# scirocco mk2 KR 1.8 16v carbs R1 ignition problem (no advance spark)



## radu_iroc (Aug 24, 2009)

Hi ! Sorry 4 my bad english. I swapped my 1.8 8v engine with 1.8 16v KR and added Yamaha R1 carbs. It works ok but a don't have advance spark. The car doesn't have ignition box ECU or ICU, (only: ignition coil, bosch electronic ignition module, dizzy 16v hall sender). I need your advice to make my car works best on any RPM range. Thanks !


----------



## antichristonwheels (Jun 14, 2001)

*Re: scirocco mk2 KR 1.8 16v carbs R1 ignition problem (radu_iroc)*

find a vacuum advance distributor form an early Polo or there is one on a 16V Saab that will fit as well.


----------



## radu_iroc (Aug 24, 2009)

*Re: scirocco mk2 KR 1.8 16v carbs R1 ignition problem (antichristonwheels)*

THX ! Is very hard to find one from saab 16v


----------



## antichristonwheels (Jun 14, 2001)

*Re: scirocco mk2 KR 1.8 16v carbs R1 ignition problem (radu_iroc)*

This is the Polo distributor with points and the Fiat/Pugeot 90 degree cap for clearance


----------



## radu_iroc (Aug 24, 2009)

*Re: scirocco mk2 KR 1.8 16v carbs R1 ignition problem (antichristonwheels)*








I was thinking to buy MSD, Megajolt or Megasquirt but I can't find one of those in my country, only on ebay.


----------



## radu_iroc (Aug 24, 2009)

*Re: scirocco mk2 KR 1.8 16v carbs R1 ignition problem (antichristonwheels)*

I need more info about Polo distributor : year, model, 16v or 8v, ccm.
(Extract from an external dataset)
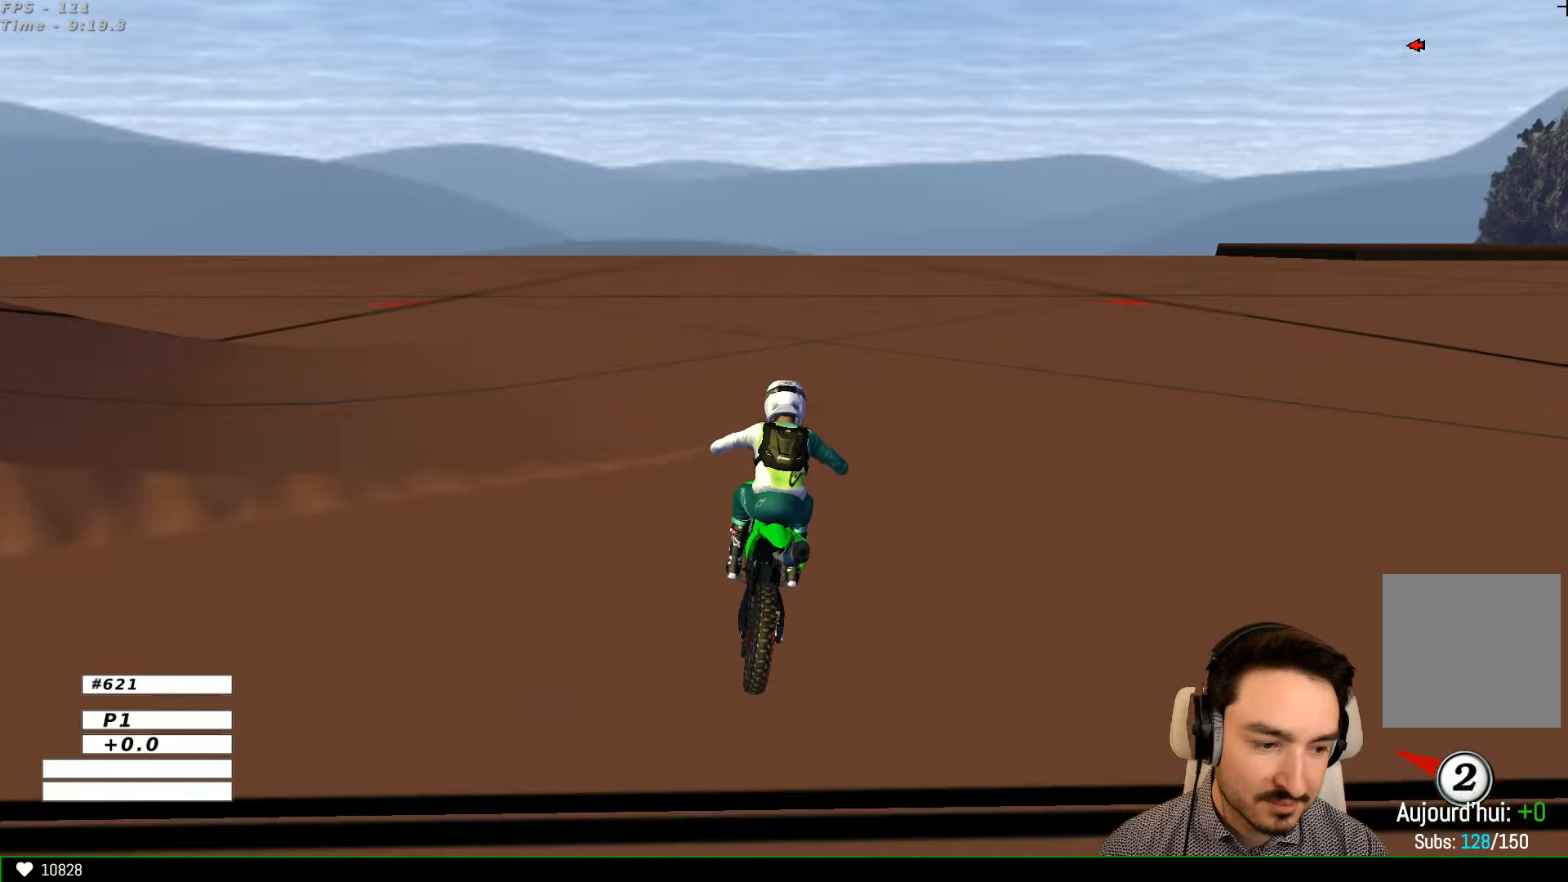
{"buttons": [], "left_stick": "center", "right_stick": "center", "events": [[33, "X", "down"], [133, "X", "up"], [233, "X", "down"], [333, "X", "up"], [433, "L2", "up"], [433, "left_stick", "center"], [467, "A", "up"]]}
Thanks again for your help!


----------



## antichristonwheels (Jun 14, 2001)

*Re: scirocco mk2 KR 1.8 16v carbs R1 ignition problem (radu_iroc)*

I can't tell you much, we do not have Polos in the US. I got it from ebay.co.uk. It is from an 1984 or earlier carburated 8V Polo. I think these were the 1100cc engines. The important thing is the base of the distributor is exactly the same as the normal 16V distributor.
the Bosch part number is: 230 186 042


----------



## radu_iroc (Aug 24, 2009)

*Re: scirocco mk2 KR 1.8 16v carbs R1 ignition problem (antichristonwheels)*

Once again thank you very much for your time but I decided to use Megajolt. At first I thought it was complicated but really is very simple. I ordered and V4 version of TPS and Hard Rev.


----------



## canadian_rabbit_16v (Mar 26, 2008)

*Re: scirocco mk2 KR 1.8 16v carbs R1 ignition problem (radu_iroc)*

use an early vw polo 1.3 points and condensor distributor with an electronic ignition modification this works fab.


----------



## canadian_rabbit_16v (Mar 26, 2008)

*Re: scirocco mk2 KR 1.8 16v carbs R1 ignition problem (canadian_rabbit_16v)*

also what jets are u runing mine was under fueling with 1.8mm jets but now have 2mm main jets runs fabulous


----------



## BlackZach (Nov 4, 2007)

off topic what wheels are thos ??


----------



## franque (Jul 12, 2008)

*Re: scirocco mk2 KR 1.8 16v carbs R1 ignition problem (radu_iroc)*

That's what I'm doing, too. Would you mind posting up the map when you get it running?


----------



## radu_iroc (Aug 24, 2009)

BBS16"J7 215/40 tyres. I did not work at my car since nov 2009 because of the cold weather. 1.7mm jets. Iwill post the ignition map soon.


----------



## franque (Jul 12, 2008)

*Re: (radu_iroc)*

Thanks a bunch!


----------



## vdubjim (Jan 30, 2000)

*Re: scirocco mk2 KR 1.8 16v carbs R1 ignition problem (radu_iroc)*

can you not find a KR dizzy? if y memory serves the KR didnt have an ignition brain anyways?


----------